Un risque réduit d’allergies, un goût amélioré et une empreinte carbone réduite
Chez les organismes complexes, des échafaudages biologiques guident et soutiennent la croissance des cellules pour former des tissus et des organes tridimensionnels. Afin de cultiver leur viande, les chercheurs de Yonsei ont imité cet environnement en utilisant du riz. Les grains de riz possèdent notamment une structure poreuse et organisée, pouvant servir d’échafaudage pour la croissance des cellules bovines.
D’autre part, le riz contient des nutriments essentiels tels que les glucides, les lipides et les protéines (végétales), ainsi que des minéraux tels que le phosphore, le calcium et le magnésium. Il contient également des nutriments fonctionnels, tels que la glutéline et l’acide folique, qui jouent un rôle essentiel dans l’activité métabolique des cellules musculaires squelettiques. Dans un environnement de culture cellulaire, les grains de riz peuvent ainsi servir de substrat nutritif favorisant la prolifération cellulaire.
En outre, le riz est un ingrédient présentant une moindre incidence allergique. Il est en effet important de noter que des viandes cultivées utilisant du soja ou des noix comme échafaudage ont déjà été proposées. Cependant, ces ingrédients sont des allergènes courants. De plus, ils ne sont compatibles qu’avec un nombre restreint de types de cellules, ce qui entraîne un excès d’utilisation d’additifs pour aromatiser le produit final.
De leur côté, les chercheurs coréens ont utilisé à la fois des cellules musculaires squelettiques et des cellules adipeuses pour reproduire au mieux le goût, la texture et la valeur nutritionnelle de la viande naturelle. Pour ce faire, ils ont d’abord enduit le riz de gélatine de poisson — un ingrédient sain et comestible proche de la texture de la matrice extracellulaire et permettant aux cellules de mieux adhérer aux grains. Des enzymes ont également été ajoutées pour stimuler la prolifération cellulaire. Les cellules souches musculaires et adipeuses bovines ont ensuite été ensemencées dans le riz, puis mises en culture pendant 9 à 11 jours.

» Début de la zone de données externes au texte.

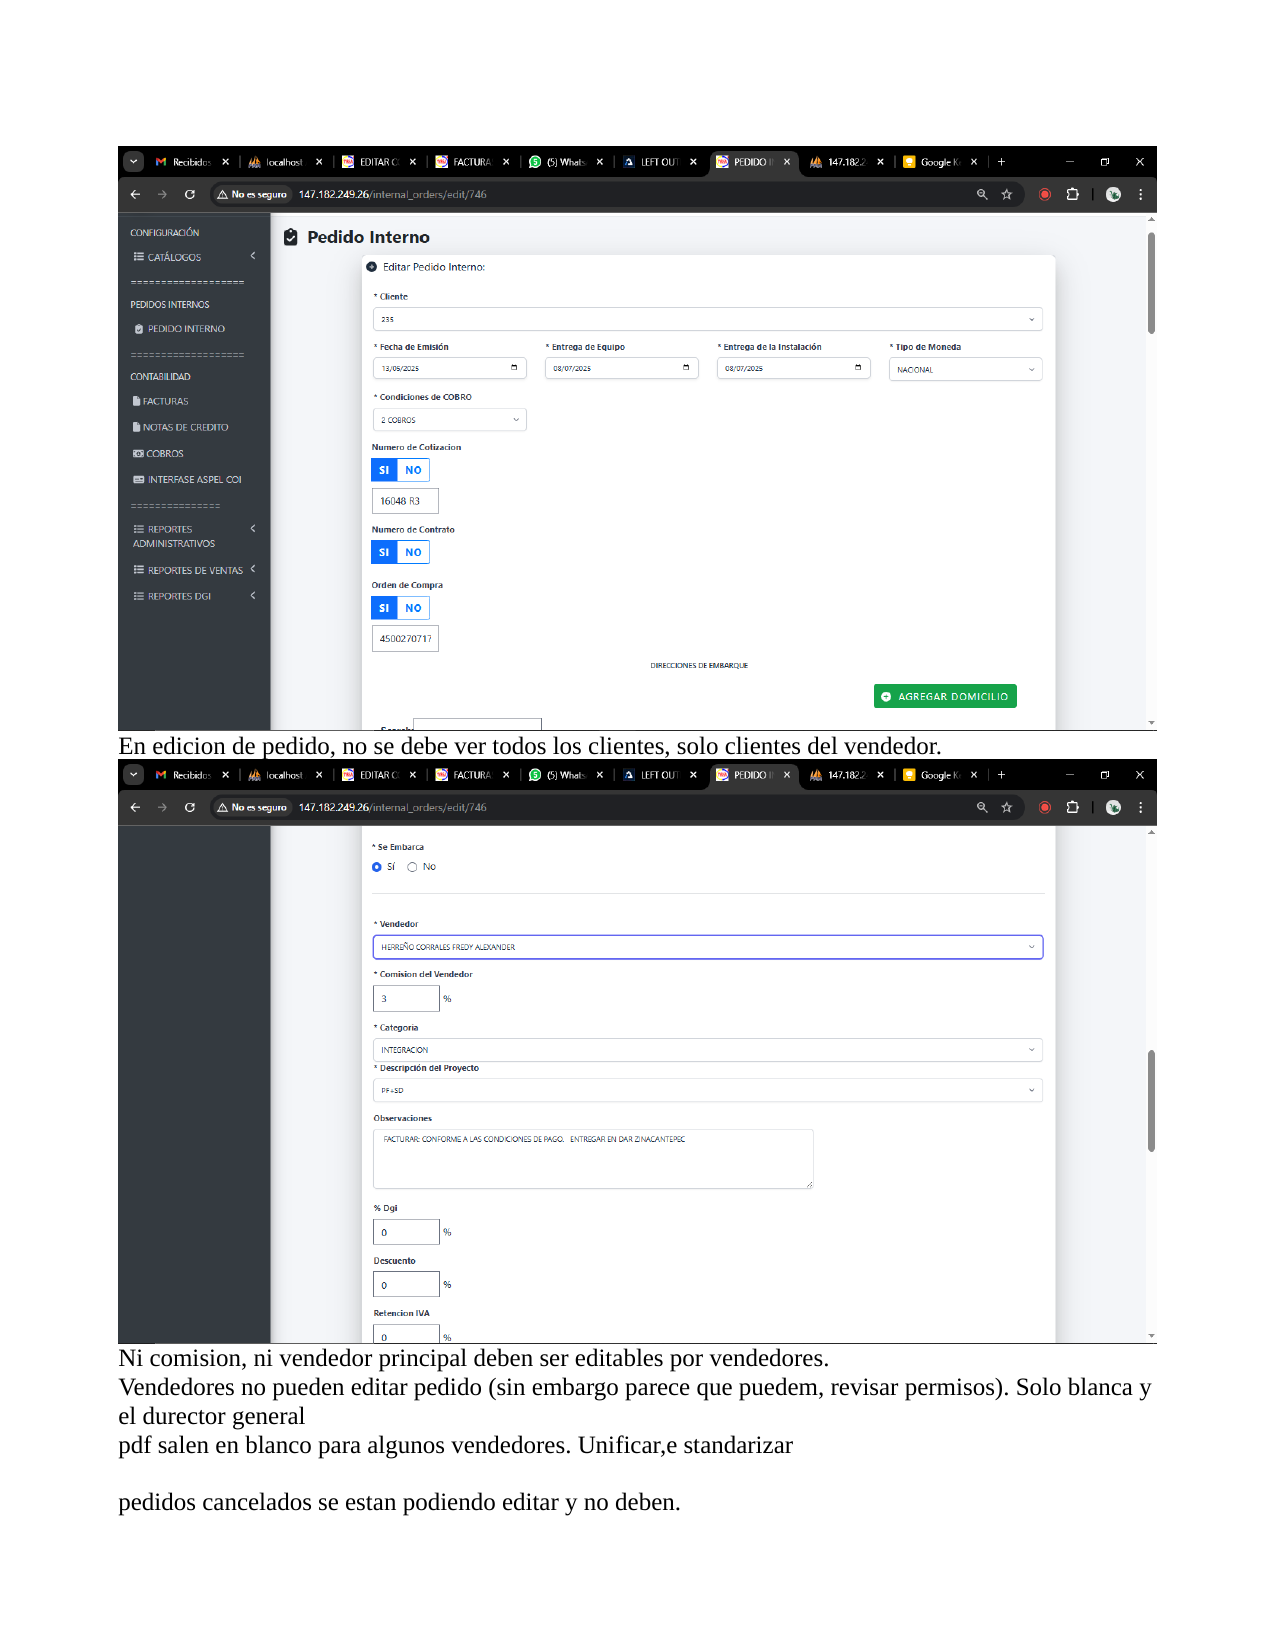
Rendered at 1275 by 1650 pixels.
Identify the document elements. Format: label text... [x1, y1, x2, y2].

picture [118, 146, 1157, 731]
text Vendedores no pueden editar pedido (sin embargo parece que puedem, revisar permisos). Solo blanca y el durector general [118, 1372, 1157, 1430]
text Ni comision, ni vendedor principal deben ser editables por vendedores. [118, 1344, 1157, 1372]
text En edicion de pedido, no se debe ver todos los clientes, solo clientes del vendedor. [118, 731, 1157, 759]
text pedidos cancelados se estan podiendo editar y no deben. [118, 1487, 1157, 1516]
picture [118, 759, 1157, 1344]
text pdf salen en blanco para algunos vendedores. Unificar,e standarizar [118, 1430, 1157, 1458]
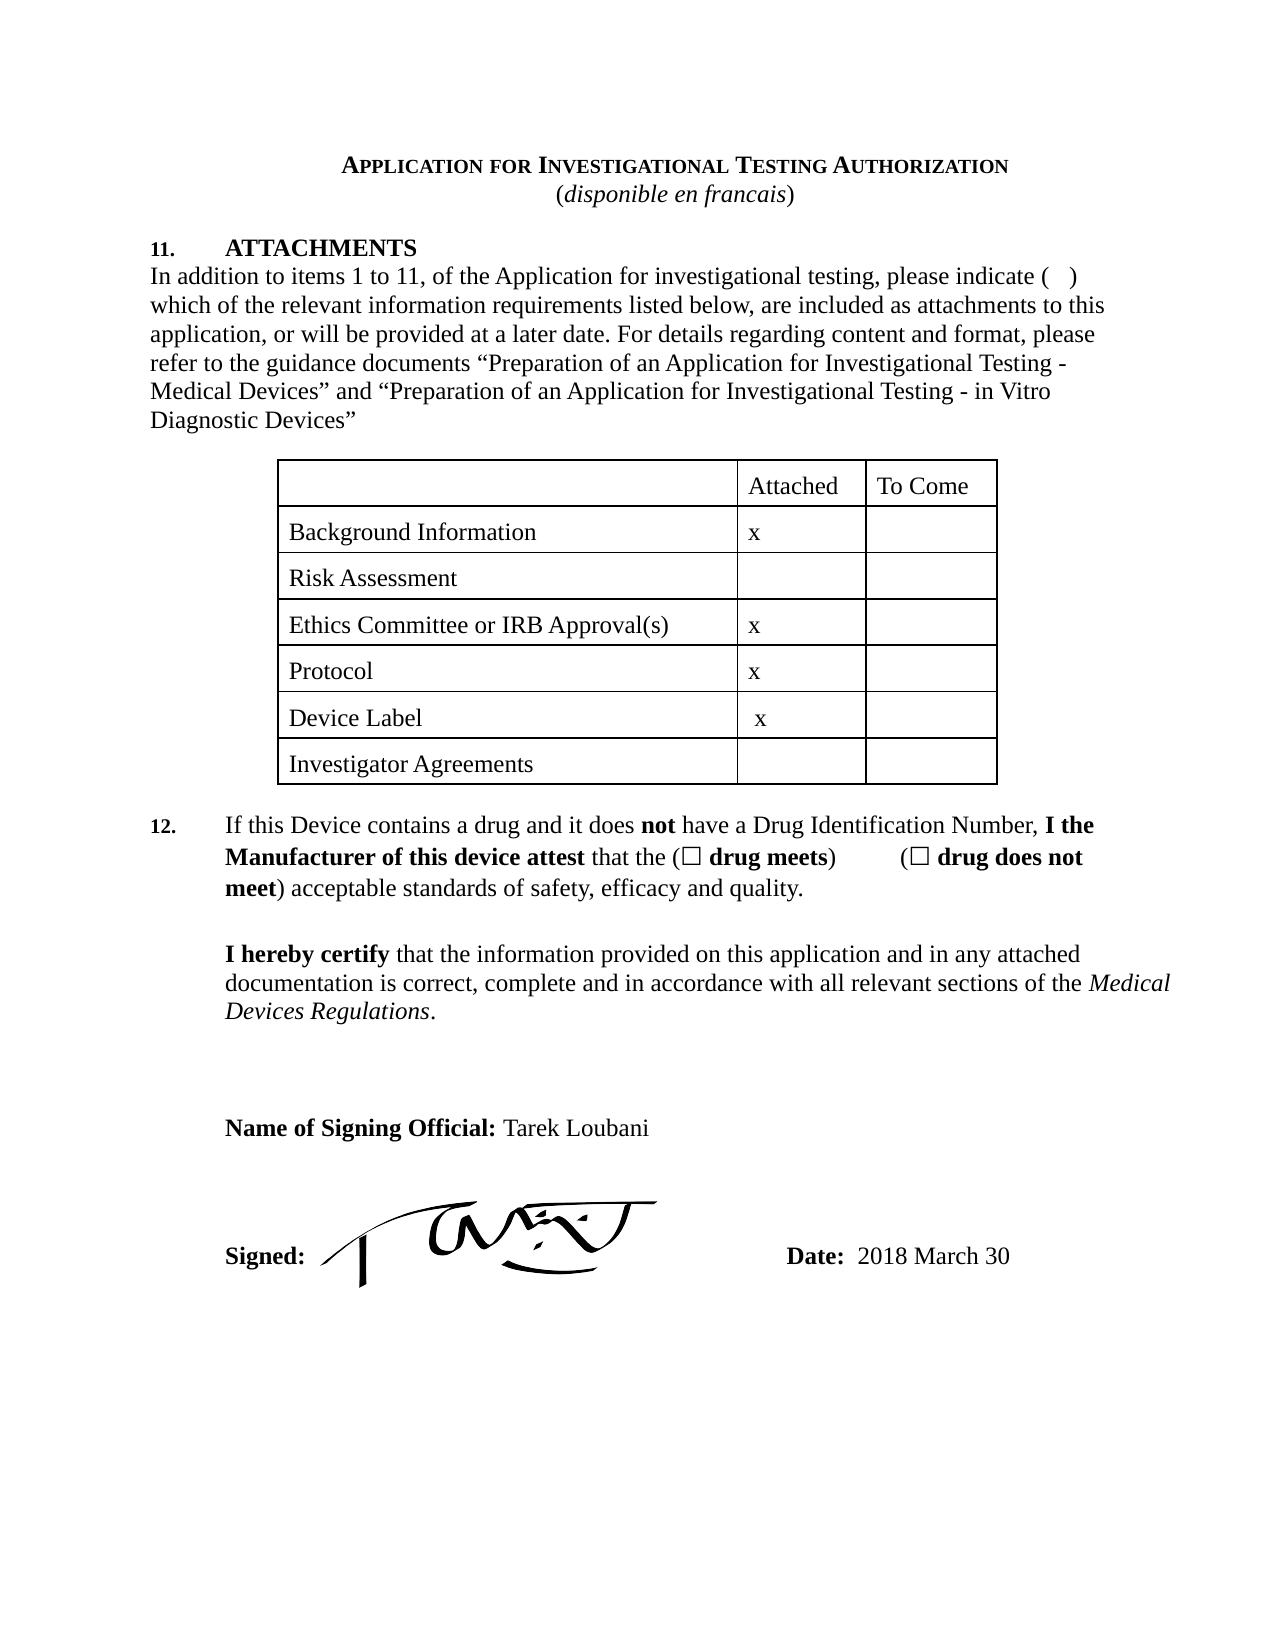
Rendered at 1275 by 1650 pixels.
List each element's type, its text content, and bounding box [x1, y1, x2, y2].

text In addition to items 1 to 11, of the Application for investigational testing, please indicate () which of the relevant information requirements listed below, are included as attachments to this application, or will be provided at a later date. For details regarding content and format, please refer to the guidance documents “Preparation of an Application for Investigational Testing - Medical Devices” and “Preparation of an Application for Investigational Testing - in Vitro Diagnostic Devices” [150, 261, 1125, 434]
text (disponible en francais) [150, 179, 1200, 207]
table_cell Protocol [279, 646, 737, 691]
table_cell [738, 739, 865, 783]
table_cell [867, 600, 996, 644]
table_cell x [738, 507, 865, 552]
list If this Device contains a drug and it does not have a Drug Identification Number, I the Manufacturer of this device attest that the (☐ drug meets) (☐ drug does not meet) acceptable standards of safety, efficacy and quality. [150, 810, 1125, 901]
table_cell [867, 507, 996, 552]
picture [319, 1201, 658, 1288]
table_cell Risk Assessment [279, 553, 737, 598]
table_cell Background Information [279, 507, 737, 552]
table_cell x [738, 692, 865, 737]
table_header [279, 461, 737, 505]
table_cell [867, 646, 996, 691]
text Signed: [225, 1241, 319, 1270]
table_header Attached [738, 461, 865, 505]
list ATTACHMENTS [150, 232, 1125, 261]
table_cell [867, 739, 996, 783]
text Date: 2018 March 30 [658, 1241, 1200, 1270]
table_cell x [738, 600, 865, 644]
table_cell [738, 553, 865, 598]
text Name of Signing Official: Tarek Loubani [225, 1113, 1200, 1141]
table_cell x [738, 646, 865, 691]
table_cell Ethics Committee or IRB Approval(s) [279, 600, 737, 644]
text Application for Investigational Testing Authorization [150, 150, 1200, 179]
table_cell Investigator Agreements [279, 739, 737, 783]
table_cell Device Label [279, 692, 737, 737]
text I hereby certify that the information provided on this application and in any attached documentation is correct, complete and in accordance with all relevant sections of the Medical Devices Regulations. [225, 939, 1200, 1025]
table_cell [867, 692, 996, 737]
table_cell [867, 553, 996, 598]
table_header To Come [867, 461, 996, 505]
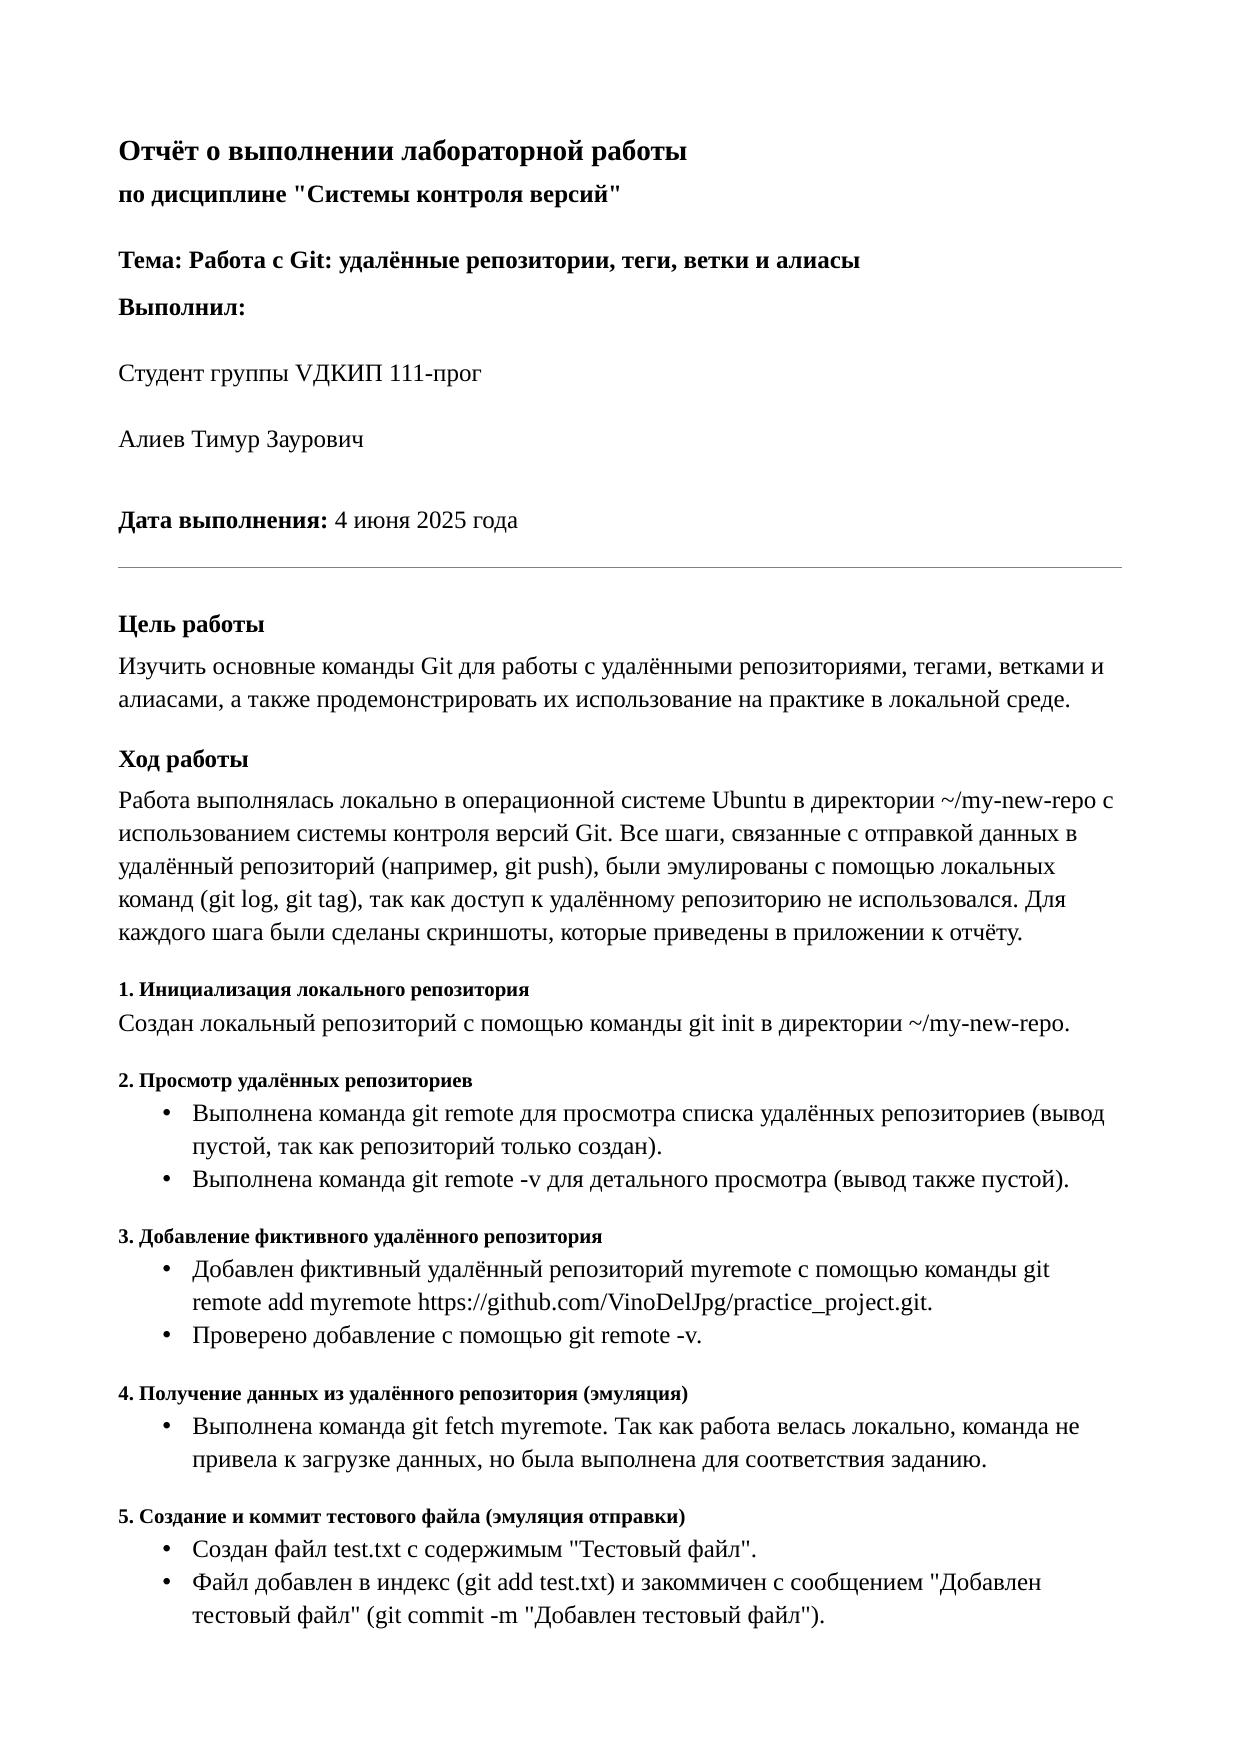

Après analyse, « je ne m’attendais pas à ce que les cellules se développent si bien dans le riz », a indiqué Park. Selon l’équipe, le produit final répond parfaitement aux exigences de sécurité alimentaire et des normes nutritionnelles. Pour caractériser le riz au bœuf et en venir à cette conclusion, les chercheurs l’ont cuit à la vapeur et analysé sa valeur nutritionnelle, les arômes qu’il dégage et sa texture — selon les protocoles utilisés par les industries agroalimentaires.
Les résultats ont révélé qu’il contenait 8 % plus de protéines et 7 % plus de lipides que le riz ordinaire. Quant à sa texture, le riz rosâtre est plus ferme et plus cassant après la cuisson. La teneur plus élevée en cellules musculaires lui donne un subtil arôme de viande de bœuf cuite et d’amande, tandis que les lipides amènent des arômes de crème, de beurre et d’huile de noix de coco.
Par ailleurs, la production de ce riz hybride libérerait moins de 6,27 kilogrammes de CO2 pour 100 grammes, soit à peu près l’équivalent de l’empreinte carbone de la viande de poulet. S’il était commercialisé, il coûterait environ 2,23 dollars le kilogramme, contre 14,88 dollars pour le bœuf. Toutefois, l’équipe prévoit avant cela de développer de meilleures conditions de culture pour augmenter davantage la valeur nutritionnelle du produit. « Maintenant, je vois un monde de possibilités pour cet aliment hybride à base de céréale. Cela pourrait un jour servir de secours alimentaire en cas de famine, de ration militaire ou même de nourriture spatiale », conclut Park.